Dive Brief:
- The demand for personalized learning in schools is high and district leaders are turning to government subsidies and low-cost digital resources to prepare their classrooms for the realities of the digital age.
- eSchool News reports administrators and tech directors convened in Dallas for a panel hosted by IT products vendor PCMG, and they said the federal E-Rate program has helped their districts buy additional bandwidth and Wi-Fi equipment while the FCC’s Lifeline program should help them get internet access to students who don’t have it at home.
- Open educational resources create opportunities for cheaper classroom materials, but they demand a lot of effort to overcome data formatting differences, and monitoring quality takes time.
Dive Insight:
School districts cannot push ahead with curricular initiatives without considering the infrastructure needs that will support them.

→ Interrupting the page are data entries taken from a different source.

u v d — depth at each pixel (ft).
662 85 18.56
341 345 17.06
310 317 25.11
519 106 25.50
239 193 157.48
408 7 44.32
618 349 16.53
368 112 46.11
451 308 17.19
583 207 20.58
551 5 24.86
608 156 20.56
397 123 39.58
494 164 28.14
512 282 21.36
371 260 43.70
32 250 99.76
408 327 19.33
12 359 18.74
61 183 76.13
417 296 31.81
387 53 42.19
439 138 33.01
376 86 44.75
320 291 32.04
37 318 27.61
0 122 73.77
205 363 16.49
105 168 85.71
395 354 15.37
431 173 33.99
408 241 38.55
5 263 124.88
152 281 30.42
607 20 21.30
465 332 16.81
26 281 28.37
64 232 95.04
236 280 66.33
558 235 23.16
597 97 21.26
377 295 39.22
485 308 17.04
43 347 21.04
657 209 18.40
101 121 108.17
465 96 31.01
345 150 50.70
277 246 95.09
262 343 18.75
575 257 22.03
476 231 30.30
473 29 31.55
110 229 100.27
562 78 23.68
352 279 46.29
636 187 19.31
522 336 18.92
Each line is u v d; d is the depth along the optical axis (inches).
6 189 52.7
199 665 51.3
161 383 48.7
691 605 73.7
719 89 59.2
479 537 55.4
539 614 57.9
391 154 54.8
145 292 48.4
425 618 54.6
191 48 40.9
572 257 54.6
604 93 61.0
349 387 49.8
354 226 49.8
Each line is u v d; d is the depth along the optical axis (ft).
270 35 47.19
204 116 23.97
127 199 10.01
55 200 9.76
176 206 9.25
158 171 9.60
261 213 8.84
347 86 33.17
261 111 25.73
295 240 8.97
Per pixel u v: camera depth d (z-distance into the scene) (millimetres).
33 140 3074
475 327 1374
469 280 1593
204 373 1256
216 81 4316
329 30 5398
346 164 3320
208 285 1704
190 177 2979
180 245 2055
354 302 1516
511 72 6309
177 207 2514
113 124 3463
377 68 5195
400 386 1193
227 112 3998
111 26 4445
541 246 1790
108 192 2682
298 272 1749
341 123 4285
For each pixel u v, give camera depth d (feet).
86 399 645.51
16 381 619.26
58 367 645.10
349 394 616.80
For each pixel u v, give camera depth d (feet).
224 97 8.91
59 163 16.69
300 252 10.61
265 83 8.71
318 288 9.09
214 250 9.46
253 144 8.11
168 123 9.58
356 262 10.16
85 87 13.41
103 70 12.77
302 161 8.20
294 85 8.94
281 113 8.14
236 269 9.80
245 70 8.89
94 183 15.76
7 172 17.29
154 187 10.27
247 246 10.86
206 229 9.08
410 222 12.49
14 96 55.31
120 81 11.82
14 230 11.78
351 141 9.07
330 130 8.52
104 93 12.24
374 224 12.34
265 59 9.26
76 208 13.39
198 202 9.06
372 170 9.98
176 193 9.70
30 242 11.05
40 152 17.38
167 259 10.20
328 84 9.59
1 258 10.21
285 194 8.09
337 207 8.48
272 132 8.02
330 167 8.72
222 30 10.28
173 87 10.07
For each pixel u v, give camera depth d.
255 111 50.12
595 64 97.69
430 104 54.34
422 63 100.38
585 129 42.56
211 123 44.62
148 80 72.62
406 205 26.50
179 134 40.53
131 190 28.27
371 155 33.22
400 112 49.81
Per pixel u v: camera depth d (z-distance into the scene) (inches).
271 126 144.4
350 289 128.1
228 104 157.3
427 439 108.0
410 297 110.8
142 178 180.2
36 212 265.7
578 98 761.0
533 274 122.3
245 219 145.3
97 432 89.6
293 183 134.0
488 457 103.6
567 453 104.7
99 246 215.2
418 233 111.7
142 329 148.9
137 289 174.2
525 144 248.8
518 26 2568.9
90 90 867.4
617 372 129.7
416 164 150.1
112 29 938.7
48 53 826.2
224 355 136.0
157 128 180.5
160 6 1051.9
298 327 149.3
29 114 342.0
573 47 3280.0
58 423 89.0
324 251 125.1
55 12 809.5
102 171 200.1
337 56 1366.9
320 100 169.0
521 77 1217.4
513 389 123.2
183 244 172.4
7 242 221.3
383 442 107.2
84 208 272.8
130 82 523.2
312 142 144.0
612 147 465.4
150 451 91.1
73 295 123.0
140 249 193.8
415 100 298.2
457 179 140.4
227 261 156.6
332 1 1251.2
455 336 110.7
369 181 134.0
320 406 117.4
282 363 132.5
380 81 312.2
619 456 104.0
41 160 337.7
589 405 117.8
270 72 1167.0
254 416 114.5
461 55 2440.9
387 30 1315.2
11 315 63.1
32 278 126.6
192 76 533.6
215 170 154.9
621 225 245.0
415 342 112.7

This is why collaboration between IT and curriculum and instruction departments is so critical. If both teams work toward shared goals together, students and teachers will see the benefits.
Starting small and growing from there is also a key strategy for successful tech initiatives. Many schools start with pilots, which gives the IT department time to ensure infrastructure needs are fully met and also gives teachers time to learn new technology and incorporate it into instruction. The early adopter teachers can lead the pilot while those who would have taken longer to adapt have that time built into a gradual rollout.